## Prompt a
Translate this sentence from the AltShell description into Spanish: "AltShell is a reusable, semi-complete ‘shell’ application that can be specialized to produce custom applications."
## START Page text
| Alternative Shell (AltShell) is a
Client-Side Application Framework for the Microsoft .NET
platform. AltShell is a reusable, semi-complete ‘shell’
application that can be specialized to produce custom
applications. In addition AltShell allows runtime assembly
of custom applications from available and customizable
AltShell objects, or plug-ins. AltShell is comprised of a
set of frameworks or subsystems, a set of horizontal
services that run across these subsystems, and a set of
plug-ins and tools that make AltShell itself configurable
and easy to use. AltShell was conceived with the following
vision in mind:
A Client-Side Application Framework that enables software
architects, designers, and developers to manufacture
software product families out of customizable and
interchangeable components in an automated and simple way.
AltShell draws upon our extensive
experience in the field of software architectures and
building graphical user interfaces for the Microsoft Windows
platform. It taps into the market opportunity created from
the emergence of the Microsoft .NET platform and
technologies to offer a true plug-and-play UI framework for the
Microsoft Windows platform.
## END Page text
## Prompt b
In the records, rewrite the lines starting at the one containing "genus: Pityrogramma" and stopping after the one containing "country: Iraq". Replace "catalogue / barcode" with "catalog number" and leave everything else as it is.
## START Records to use
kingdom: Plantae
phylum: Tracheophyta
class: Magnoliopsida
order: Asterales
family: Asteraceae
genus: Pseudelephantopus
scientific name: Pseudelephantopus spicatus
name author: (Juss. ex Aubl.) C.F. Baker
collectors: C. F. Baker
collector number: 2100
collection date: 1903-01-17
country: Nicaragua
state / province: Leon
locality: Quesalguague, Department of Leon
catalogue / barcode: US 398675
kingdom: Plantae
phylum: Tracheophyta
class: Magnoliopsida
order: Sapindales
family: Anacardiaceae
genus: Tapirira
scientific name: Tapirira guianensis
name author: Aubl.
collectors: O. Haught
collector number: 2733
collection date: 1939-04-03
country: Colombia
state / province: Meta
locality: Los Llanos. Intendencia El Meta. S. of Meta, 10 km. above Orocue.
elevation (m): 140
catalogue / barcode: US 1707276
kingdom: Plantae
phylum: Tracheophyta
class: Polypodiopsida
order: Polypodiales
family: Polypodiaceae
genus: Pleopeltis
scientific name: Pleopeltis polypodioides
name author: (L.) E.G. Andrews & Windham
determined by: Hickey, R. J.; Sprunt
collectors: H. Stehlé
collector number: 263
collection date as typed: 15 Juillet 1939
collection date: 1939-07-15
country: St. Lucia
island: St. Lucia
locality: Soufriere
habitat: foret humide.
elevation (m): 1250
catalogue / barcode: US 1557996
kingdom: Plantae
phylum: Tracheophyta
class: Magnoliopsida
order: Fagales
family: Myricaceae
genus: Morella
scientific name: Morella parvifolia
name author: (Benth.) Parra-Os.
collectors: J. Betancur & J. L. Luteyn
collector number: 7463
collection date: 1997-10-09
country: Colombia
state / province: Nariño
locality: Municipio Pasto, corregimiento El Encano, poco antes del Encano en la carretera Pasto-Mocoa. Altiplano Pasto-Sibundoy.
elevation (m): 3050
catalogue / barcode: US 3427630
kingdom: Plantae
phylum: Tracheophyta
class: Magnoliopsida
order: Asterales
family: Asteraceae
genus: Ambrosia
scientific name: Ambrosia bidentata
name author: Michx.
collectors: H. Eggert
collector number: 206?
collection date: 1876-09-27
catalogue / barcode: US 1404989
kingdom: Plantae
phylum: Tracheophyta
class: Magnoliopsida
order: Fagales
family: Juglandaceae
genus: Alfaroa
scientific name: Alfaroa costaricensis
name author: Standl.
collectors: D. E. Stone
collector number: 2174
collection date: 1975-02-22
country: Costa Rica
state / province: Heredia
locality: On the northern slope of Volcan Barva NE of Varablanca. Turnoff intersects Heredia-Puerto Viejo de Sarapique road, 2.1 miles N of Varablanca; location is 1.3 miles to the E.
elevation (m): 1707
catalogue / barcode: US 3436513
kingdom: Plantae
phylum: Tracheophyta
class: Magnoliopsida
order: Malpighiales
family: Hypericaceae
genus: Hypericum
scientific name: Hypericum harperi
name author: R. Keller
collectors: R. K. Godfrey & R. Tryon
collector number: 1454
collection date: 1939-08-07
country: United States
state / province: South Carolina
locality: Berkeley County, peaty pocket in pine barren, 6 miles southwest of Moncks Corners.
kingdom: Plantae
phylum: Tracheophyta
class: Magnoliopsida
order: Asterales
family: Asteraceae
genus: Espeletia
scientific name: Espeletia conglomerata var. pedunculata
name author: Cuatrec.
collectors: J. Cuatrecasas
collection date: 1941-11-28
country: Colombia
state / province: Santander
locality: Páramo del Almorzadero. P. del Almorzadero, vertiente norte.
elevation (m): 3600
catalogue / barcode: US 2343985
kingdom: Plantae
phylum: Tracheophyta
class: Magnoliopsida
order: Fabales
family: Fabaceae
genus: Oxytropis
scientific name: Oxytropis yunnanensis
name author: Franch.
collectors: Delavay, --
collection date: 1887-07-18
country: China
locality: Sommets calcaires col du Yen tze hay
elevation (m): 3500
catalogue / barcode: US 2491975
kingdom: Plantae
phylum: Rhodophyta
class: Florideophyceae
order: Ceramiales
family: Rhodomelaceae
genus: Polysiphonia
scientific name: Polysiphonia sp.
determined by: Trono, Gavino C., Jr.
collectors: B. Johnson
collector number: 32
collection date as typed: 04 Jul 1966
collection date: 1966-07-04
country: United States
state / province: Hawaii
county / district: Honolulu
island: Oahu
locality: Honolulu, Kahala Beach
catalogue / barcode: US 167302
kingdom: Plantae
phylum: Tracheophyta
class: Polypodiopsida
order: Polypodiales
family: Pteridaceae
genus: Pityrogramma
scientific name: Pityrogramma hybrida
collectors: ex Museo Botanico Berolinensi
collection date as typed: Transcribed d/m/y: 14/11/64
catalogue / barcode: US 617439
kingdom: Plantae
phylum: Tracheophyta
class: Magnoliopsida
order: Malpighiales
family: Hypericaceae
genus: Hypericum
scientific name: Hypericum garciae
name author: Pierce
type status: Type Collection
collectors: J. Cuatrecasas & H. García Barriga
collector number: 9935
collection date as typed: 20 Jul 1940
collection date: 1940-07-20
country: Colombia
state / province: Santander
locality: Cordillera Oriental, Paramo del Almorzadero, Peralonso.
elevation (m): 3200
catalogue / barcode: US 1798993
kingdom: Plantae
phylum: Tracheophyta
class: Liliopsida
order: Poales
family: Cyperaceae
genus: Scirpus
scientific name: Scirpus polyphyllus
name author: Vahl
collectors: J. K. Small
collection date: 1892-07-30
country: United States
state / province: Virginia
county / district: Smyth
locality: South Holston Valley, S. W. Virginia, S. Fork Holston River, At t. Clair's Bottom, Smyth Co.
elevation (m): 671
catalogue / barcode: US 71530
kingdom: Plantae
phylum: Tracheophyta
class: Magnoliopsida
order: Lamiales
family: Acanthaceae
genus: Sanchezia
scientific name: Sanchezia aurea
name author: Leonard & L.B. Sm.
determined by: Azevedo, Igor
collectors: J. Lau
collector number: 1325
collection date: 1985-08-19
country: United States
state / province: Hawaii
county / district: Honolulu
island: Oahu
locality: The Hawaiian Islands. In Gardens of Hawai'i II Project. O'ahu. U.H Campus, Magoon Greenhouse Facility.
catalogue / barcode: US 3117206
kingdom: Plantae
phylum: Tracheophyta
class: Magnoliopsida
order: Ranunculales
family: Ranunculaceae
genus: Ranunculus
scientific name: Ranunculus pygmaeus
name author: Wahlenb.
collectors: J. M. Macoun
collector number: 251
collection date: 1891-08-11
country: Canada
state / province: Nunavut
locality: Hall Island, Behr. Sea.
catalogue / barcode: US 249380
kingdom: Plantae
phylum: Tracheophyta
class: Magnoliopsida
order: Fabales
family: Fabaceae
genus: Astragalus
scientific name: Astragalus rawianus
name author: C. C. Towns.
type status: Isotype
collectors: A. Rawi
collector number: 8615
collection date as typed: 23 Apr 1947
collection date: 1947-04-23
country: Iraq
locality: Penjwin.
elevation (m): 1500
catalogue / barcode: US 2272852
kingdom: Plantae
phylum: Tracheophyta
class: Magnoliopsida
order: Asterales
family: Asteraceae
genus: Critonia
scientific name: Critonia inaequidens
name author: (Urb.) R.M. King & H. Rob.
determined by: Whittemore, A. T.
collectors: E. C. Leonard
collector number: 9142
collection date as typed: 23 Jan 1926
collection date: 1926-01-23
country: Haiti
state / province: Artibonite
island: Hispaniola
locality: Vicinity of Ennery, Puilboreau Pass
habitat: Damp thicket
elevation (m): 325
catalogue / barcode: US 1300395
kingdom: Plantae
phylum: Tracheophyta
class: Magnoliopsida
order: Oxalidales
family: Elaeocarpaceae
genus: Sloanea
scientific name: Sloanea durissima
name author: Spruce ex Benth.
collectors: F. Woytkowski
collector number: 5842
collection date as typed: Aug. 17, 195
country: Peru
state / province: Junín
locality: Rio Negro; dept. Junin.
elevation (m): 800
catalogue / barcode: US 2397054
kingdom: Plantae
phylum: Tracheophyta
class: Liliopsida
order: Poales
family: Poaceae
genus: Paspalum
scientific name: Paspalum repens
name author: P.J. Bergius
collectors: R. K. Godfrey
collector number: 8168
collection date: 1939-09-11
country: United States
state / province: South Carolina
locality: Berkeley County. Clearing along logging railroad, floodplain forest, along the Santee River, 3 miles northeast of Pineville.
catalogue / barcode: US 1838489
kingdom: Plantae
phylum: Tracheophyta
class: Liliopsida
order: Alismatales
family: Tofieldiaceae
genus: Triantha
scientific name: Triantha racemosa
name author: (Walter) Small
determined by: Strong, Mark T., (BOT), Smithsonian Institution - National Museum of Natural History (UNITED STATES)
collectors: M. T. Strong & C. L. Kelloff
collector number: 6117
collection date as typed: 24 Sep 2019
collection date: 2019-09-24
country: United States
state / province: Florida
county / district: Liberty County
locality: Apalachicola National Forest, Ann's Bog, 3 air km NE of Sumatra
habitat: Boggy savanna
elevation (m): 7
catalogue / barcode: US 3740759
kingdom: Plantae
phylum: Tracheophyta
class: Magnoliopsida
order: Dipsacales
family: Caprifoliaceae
## END Records to use
## Exercise response a
AltShell es una aplicación ‘shell’ reutilizable y semicompleta que puede especializarse para producir aplicaciones personalizadas.

## Exercise response b
genus: Pityrogramma
scientific name: Pityrogramma hybrida
collectors: ex Museo Botanico Berolinensi
collection date as typed: Transcribed d/m/y: 14/11/64
catalog number: US 617439
kingdom: Plantae
phylum: Tracheophyta
class: Magnoliopsida
order: Malpighiales
family: Hypericaceae
genus: Hypericum
scientific name: Hypericum garciae
name author: Pierce
type status: Type Collection
collectors: J. Cuatrecasas & H. García Barriga
collector number: 9935
collection date as typed: 20 Jul 1940
collection date: 1940-07-20
country: Colombia
state / province: Santander
locality: Cordillera Oriental, Paramo del Almorzadero, Peralonso.
elevation (m): 3200
catalog number: US 1798993
kingdom: Plantae
phylum: Tracheophyta
class: Liliopsida
order: Poales
family: Cyperaceae
genus: Scirpus
scientific name: Scirpus polyphyllus
name author: Vahl
collectors: J. K. Small
collection date: 1892-07-30
country: United States
state / province: Virginia
county / district: Smyth
locality: South Holston Valley, S. W. Virginia, S. Fork Holston River, At t. Clair's Bottom, Smyth Co.
elevation (m): 671
catalog number: US 71530
kingdom: Plantae
phylum: Tracheophyta
class: Magnoliopsida
order: Lamiales
family: Acanthaceae
genus: Sanchezia
scientific name: Sanchezia aurea
name author: Leonard & L.B. Sm.
determined by: Azevedo, Igor
collectors: J. Lau
collector number: 1325
collection date: 1985-08-19
country: United States
state / province: Hawaii
county / district: Honolulu
island: Oahu
locality: The Hawaiian Islands. In Gardens of Hawai'i II Project. O'ahu. U.H Campus, Magoon Greenhouse Facility.
catalog number: US 3117206
kingdom: Plantae
phylum: Tracheophyta
class: Magnoliopsida
order: Ranunculales
family: Ranunculaceae
genus: Ranunculus
scientific name: Ranunculus pygmaeus
name author: Wahlenb.
collectors: J. M. Macoun
collector number: 251
collection date: 1891-08-11
country: Canada
state / province: Nunavut
locality: Hall Island, Behr. Sea.
catalog number: US 249380
kingdom: Plantae
phylum: Tracheophyta
class: Magnoliopsida
order: Fabales
family: Fabaceae
genus: Astragalus
scientific name: Astragalus rawianus
name author: C. C. Towns.
type status: Isotype
collectors: A. Rawi
collector number: 8615
collection date as typed: 23 Apr 1947
collection date: 1947-04-23
country: Iraq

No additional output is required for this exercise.